#### TASK INSTRUCTIONS
Rename "Document page" to "Scanned page" wherever it occurs in these lines, and leave everything else unchanged.
--- START GIVEN ENTRIES ---
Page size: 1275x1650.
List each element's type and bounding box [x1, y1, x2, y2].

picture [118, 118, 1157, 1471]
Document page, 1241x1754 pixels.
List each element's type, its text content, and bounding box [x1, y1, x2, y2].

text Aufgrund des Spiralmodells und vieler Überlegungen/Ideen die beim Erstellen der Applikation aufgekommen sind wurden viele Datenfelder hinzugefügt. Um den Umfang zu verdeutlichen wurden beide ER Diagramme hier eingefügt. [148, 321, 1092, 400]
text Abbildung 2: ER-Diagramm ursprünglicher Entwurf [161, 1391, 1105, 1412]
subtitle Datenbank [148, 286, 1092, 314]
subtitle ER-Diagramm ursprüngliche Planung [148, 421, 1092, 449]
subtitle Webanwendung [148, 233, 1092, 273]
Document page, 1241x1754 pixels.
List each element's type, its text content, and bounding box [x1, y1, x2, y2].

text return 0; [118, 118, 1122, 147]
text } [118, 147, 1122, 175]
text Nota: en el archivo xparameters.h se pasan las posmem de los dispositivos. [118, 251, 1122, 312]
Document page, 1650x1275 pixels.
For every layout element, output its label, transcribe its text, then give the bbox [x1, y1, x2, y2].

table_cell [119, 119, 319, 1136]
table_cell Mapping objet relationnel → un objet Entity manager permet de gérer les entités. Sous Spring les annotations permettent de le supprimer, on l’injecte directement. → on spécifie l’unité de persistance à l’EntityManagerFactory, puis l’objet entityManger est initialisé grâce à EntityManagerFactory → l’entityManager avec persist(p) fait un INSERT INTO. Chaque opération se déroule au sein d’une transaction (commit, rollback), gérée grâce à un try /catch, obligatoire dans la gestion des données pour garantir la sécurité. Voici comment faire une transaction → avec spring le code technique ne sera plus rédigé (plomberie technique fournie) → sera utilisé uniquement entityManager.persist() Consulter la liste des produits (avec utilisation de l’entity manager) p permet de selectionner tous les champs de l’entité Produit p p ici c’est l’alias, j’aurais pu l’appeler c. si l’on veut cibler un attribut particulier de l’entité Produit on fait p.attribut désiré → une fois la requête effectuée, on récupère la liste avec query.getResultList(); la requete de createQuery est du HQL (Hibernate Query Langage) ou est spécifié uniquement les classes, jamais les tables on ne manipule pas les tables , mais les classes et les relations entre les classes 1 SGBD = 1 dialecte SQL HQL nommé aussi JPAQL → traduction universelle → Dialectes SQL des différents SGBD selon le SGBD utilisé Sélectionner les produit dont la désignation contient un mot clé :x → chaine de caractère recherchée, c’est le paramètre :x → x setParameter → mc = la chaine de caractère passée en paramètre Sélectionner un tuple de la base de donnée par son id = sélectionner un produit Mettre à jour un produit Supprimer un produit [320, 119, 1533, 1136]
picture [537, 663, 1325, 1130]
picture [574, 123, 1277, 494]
--- END GIVEN ENTRIES ---
#### RESPONSE BELOW
Page size: 1275x1650.
List each element's type and bounding box [x1, y1, x2, y2].

picture [118, 118, 1157, 1471]
Scanned page, 1241x1754 pixels.
List each element's type, its text content, and bounding box [x1, y1, x2, y2].

text Aufgrund des Spiralmodells und vieler Überlegungen/Ideen die beim Erstellen der Applikation aufgekommen sind wurden viele Datenfelder hinzugefügt. Um den Umfang zu verdeutlichen wurden beide ER Diagramme hier eingefügt. [148, 321, 1092, 400]
text Abbildung 2: ER-Diagramm ursprünglicher Entwurf [161, 1391, 1105, 1412]
subtitle Datenbank [148, 286, 1092, 314]
subtitle ER-Diagramm ursprüngliche Planung [148, 421, 1092, 449]
subtitle Webanwendung [148, 233, 1092, 273]
Scanned page, 1241x1754 pixels.
List each element's type, its text content, and bounding box [x1, y1, x2, y2].

text return 0; [118, 118, 1122, 147]
text } [118, 147, 1122, 175]
text Nota: en el archivo xparameters.h se pasan las posmem de los dispositivos. [118, 251, 1122, 312]
Scanned page, 1650x1275 pixels.
For every layout element, output its label, transcribe its text, then give the bbox [x1, y1, x2, y2].

table_cell [119, 119, 319, 1136]
table_cell Mapping objet relationnel → un objet Entity manager permet de gérer les entités. Sous Spring les annotations permettent de le supprimer, on l’injecte directement. → on spécifie l’unité de persistance à l’EntityManagerFactory, puis l’objet entityManger est initialisé grâce à EntityManagerFactory → l’entityManager avec persist(p) fait un INSERT INTO. Chaque opération se déroule au sein d’une transaction (commit, rollback), gérée grâce à un try /catch, obligatoire dans la gestion des données pour garantir la sécurité. Voici comment faire une transaction → avec spring le code technique ne sera plus rédigé (plomberie technique fournie) → sera utilisé uniquement entityManager.persist() Consulter la liste des produits (avec utilisation de l’entity manager) p permet de selectionner tous les champs de l’entité Produit p p ici c’est l’alias, j’aurais pu l’appeler c. si l’on veut cibler un attribut particulier de l’entité Produit on fait p.attribut désiré → une fois la requête effectuée, on récupère la liste avec query.getResultList(); la requete de createQuery est du HQL (Hibernate Query Langage) ou est spécifié uniquement les classes, jamais les tables on ne manipule pas les tables , mais les classes et les relations entre les classes 1 SGBD = 1 dialecte SQL HQL nommé aussi JPAQL → traduction universelle → Dialectes SQL des différents SGBD selon le SGBD utilisé Sélectionner les produit dont la désignation contient un mot clé :x → chaine de caractère recherchée, c’est le paramètre :x → x setParameter → mc = la chaine de caractère passée en paramètre Sélectionner un tuple de la base de donnée par son id = sélectionner un produit Mettre à jour un produit Supprimer un produit [320, 119, 1533, 1136]
picture [537, 663, 1325, 1130]
picture [574, 123, 1277, 494]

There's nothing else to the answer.